--- BEGIN ARTICLE ---
With regards to The Fury itself as a film, this is a classic that deserves to be seen. The film features a great soundtrack by John Williams, fresh off of his Oscar win for Star Wars. There’re also some truly dynamite effects used to demonstrate the use of psychic power, the most effective being a shot of Gillian being fully transported into a vision of Robin inside the institute as she stands frozen on the stairs, the past playing out in a rear projection as the camera swims around her. It’s truly stunning, especially for 1978 and on a budget of a mere 5 or 7 million dollars (different sources conflict each other on this matter). One of the film’s greatest overall strengths is the way that De Palma invests time in the daily lives of the people who are tangentially affected or in some way attached to the agency and its pursuit of Gillian and brainwashing of Robin. We spend a few minutes with the family whose home Peter invades in his initial flight from Childress’s men, and we get to know a lot about their interpersonal relationships in a brief span of screentime. There’s even friendly banter between agents on surveillance duty about coffee and chocolate; these are small moments, but they paint the world of the film in vivid hues, giving us a lived-in sense of time and place where other, lesser filmmakers wouldn’t have bothered.
--- END ARTICLE ---
--- BEGIN RAW RECORDS ---
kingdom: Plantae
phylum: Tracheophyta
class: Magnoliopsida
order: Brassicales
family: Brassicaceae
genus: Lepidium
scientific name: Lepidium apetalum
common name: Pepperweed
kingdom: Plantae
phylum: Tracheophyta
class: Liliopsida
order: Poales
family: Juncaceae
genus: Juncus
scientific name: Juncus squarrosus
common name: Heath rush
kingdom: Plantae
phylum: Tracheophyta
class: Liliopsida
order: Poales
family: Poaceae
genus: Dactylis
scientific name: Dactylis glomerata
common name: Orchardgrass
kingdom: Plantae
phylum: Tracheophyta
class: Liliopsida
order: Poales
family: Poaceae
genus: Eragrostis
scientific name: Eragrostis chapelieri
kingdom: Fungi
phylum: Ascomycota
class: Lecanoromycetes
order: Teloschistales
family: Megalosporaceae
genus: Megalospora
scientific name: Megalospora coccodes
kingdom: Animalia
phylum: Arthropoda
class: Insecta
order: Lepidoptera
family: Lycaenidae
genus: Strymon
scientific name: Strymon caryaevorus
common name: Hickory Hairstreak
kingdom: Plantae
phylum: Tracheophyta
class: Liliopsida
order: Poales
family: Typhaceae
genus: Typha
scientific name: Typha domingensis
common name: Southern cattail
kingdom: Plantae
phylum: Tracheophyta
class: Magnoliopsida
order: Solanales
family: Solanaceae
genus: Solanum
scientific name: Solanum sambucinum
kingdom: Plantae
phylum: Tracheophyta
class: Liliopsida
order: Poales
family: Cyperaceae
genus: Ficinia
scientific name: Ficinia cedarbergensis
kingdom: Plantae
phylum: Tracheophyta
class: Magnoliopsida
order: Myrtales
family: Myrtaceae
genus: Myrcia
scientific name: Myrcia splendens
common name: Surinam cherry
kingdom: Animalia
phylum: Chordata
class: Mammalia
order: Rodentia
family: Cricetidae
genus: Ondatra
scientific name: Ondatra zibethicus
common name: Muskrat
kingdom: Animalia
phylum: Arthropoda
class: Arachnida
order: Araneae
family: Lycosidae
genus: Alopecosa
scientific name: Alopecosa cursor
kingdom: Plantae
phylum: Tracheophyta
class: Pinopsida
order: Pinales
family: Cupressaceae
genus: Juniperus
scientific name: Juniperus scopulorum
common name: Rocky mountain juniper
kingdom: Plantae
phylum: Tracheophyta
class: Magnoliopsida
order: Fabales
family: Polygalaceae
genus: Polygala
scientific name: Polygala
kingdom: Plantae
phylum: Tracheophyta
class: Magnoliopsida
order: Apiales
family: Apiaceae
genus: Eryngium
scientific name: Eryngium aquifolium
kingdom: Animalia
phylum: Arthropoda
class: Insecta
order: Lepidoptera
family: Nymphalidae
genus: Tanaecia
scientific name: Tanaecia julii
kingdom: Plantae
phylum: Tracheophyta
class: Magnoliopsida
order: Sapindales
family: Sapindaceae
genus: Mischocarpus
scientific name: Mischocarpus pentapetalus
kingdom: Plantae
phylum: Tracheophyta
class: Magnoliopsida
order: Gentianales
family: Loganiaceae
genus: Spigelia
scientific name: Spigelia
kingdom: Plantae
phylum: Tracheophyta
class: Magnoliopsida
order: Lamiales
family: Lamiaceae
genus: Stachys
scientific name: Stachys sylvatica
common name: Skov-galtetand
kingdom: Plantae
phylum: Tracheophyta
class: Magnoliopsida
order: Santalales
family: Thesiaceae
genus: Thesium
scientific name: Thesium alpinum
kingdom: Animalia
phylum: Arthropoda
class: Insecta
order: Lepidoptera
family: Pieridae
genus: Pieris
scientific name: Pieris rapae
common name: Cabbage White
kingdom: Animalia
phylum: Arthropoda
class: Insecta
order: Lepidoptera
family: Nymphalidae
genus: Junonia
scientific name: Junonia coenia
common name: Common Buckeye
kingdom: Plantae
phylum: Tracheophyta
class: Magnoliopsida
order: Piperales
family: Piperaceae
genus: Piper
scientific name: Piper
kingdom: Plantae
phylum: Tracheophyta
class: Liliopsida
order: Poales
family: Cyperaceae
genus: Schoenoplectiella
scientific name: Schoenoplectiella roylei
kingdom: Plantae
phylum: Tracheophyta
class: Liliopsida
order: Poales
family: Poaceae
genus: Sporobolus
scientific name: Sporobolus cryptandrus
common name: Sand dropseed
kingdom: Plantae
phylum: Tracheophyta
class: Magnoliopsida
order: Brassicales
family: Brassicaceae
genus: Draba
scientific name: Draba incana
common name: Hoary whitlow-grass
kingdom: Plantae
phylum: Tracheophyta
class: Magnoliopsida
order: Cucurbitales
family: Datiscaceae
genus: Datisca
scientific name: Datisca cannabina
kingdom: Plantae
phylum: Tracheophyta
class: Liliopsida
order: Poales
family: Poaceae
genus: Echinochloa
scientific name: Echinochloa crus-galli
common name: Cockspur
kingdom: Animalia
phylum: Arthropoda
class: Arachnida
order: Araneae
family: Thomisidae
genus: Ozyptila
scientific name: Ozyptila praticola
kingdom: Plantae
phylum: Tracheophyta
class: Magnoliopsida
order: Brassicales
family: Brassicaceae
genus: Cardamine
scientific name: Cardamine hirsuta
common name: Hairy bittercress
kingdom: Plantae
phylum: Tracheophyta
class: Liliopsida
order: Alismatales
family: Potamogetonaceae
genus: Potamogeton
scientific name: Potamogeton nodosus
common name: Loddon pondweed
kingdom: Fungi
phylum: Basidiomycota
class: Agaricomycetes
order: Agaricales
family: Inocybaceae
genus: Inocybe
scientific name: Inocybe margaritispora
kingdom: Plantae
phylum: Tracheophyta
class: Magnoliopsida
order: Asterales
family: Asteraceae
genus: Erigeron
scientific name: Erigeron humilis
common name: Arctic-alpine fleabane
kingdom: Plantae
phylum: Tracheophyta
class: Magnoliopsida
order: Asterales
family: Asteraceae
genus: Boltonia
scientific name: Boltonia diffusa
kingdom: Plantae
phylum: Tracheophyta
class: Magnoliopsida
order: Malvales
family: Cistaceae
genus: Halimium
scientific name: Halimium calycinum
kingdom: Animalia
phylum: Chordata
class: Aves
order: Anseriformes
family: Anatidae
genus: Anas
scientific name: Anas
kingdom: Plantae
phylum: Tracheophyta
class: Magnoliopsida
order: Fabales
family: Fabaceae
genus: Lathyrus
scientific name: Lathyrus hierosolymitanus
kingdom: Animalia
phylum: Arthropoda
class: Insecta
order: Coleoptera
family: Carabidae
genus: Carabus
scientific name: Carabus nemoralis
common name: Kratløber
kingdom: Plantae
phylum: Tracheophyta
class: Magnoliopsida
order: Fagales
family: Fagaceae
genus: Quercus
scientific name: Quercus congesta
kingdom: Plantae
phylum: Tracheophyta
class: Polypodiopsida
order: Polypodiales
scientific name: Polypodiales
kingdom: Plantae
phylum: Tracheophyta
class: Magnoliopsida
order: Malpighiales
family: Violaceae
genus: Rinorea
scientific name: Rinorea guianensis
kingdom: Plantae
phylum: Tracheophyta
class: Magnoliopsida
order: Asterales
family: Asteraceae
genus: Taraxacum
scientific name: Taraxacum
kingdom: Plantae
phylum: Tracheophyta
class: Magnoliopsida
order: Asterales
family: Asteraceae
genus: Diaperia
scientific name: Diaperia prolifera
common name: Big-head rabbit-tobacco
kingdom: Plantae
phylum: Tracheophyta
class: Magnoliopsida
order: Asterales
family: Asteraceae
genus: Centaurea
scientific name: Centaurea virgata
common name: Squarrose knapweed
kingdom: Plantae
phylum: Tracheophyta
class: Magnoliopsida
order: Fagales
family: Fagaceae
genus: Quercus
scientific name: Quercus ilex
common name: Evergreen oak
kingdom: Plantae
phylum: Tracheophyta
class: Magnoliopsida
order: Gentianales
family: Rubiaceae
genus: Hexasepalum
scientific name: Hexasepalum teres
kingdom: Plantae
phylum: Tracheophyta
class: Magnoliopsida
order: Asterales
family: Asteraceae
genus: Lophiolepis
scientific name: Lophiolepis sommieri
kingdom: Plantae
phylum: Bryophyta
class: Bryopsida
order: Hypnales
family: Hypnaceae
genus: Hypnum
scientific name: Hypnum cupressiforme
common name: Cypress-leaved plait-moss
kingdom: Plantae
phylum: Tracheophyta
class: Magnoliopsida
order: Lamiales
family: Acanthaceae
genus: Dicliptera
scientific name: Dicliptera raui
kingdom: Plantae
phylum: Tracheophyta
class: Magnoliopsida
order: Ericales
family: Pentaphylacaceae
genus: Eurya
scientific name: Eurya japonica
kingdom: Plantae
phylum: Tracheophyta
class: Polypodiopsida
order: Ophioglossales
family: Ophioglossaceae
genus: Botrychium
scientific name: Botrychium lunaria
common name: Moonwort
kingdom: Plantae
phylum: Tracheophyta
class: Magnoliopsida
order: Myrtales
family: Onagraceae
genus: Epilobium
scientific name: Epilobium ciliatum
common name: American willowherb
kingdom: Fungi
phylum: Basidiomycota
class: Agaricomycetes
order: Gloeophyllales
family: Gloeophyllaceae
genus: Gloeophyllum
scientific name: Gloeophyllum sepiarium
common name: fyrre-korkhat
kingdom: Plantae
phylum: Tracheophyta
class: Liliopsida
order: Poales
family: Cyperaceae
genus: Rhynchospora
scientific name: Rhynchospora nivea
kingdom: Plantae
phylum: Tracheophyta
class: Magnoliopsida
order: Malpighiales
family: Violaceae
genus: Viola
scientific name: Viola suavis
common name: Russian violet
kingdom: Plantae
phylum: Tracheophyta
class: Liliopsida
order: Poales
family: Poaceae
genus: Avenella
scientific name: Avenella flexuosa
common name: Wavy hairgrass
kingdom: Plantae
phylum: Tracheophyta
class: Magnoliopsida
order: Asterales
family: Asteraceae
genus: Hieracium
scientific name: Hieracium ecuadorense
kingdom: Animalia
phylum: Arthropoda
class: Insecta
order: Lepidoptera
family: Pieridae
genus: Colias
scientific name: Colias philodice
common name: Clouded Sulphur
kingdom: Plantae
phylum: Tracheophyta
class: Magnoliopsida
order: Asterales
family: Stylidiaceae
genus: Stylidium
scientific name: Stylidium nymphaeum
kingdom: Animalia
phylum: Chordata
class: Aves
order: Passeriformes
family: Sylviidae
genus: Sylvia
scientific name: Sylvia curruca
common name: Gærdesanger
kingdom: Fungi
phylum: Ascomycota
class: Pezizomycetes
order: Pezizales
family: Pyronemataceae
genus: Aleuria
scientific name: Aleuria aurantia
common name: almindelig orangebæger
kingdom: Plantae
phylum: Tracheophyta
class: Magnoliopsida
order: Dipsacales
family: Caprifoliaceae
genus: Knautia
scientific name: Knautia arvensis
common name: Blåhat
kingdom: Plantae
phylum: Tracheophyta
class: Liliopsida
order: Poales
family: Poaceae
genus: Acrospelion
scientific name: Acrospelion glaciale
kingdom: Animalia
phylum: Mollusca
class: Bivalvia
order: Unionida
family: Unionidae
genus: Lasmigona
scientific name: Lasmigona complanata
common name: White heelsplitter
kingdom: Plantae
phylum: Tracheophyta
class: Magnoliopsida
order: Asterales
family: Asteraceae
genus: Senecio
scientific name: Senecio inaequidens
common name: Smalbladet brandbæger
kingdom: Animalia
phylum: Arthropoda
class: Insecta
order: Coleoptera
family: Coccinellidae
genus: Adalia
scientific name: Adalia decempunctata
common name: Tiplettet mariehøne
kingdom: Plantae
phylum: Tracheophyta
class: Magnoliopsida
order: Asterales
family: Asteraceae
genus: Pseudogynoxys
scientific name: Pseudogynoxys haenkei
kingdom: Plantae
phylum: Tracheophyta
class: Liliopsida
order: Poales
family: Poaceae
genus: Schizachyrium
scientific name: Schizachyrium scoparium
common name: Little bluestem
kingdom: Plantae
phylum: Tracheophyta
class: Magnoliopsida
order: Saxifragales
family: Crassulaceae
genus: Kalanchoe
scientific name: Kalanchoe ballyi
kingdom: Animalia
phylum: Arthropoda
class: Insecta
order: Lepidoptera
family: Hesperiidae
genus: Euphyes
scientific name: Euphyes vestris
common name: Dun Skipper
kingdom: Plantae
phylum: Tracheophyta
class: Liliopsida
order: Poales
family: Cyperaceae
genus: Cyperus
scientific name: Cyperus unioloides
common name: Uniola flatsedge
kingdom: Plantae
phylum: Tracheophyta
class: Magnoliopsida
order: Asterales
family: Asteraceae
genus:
--- END RAW RECORDS ---
**TASK REQUIREMENTS**
#1 Do these statements agree with the review of The Fury? For each, answer yes or no and quote the deciding words.
(a) John Williams wrote the film's soundtrack.
(b) The review gives a single agreed figure for the film's budget.
(c) The film spends time with a family whose home Peter invades.
#2 Could you pick up the review of The Fury after its last sentence and write what comes next?
The records have nothing to do with the review of The Fury.

**RESPONSES IN ORDER**
#1
(a) Yes: "The film features a great soundtrack by John Williams"
(b) No: "on a budget of a mere 5 or 7 million dollars (different sources conflict each other on this matter)"
(c) Yes: "We spend a few minutes with the family whose home Peter invades in his initial flight from Childress’s men"

#2
Getting back to the topic of anti-government paranoia in mass media, perhaps we will soon see a resurgence of films in this rhetorical space, given the current political climate. We are already seeing a revisitation of the Pentagon Papers with the release of The Post, and even 2016’s Zootopia got in on the action. Until this movement takes full flight, we can take comfort in the arms of films past that reflect the anxieties of our present. After all, if we survived it before, we can survive it again.
As of January 2018, we are still here, and The Fury is streaming on Netflix. Good night, and good luck.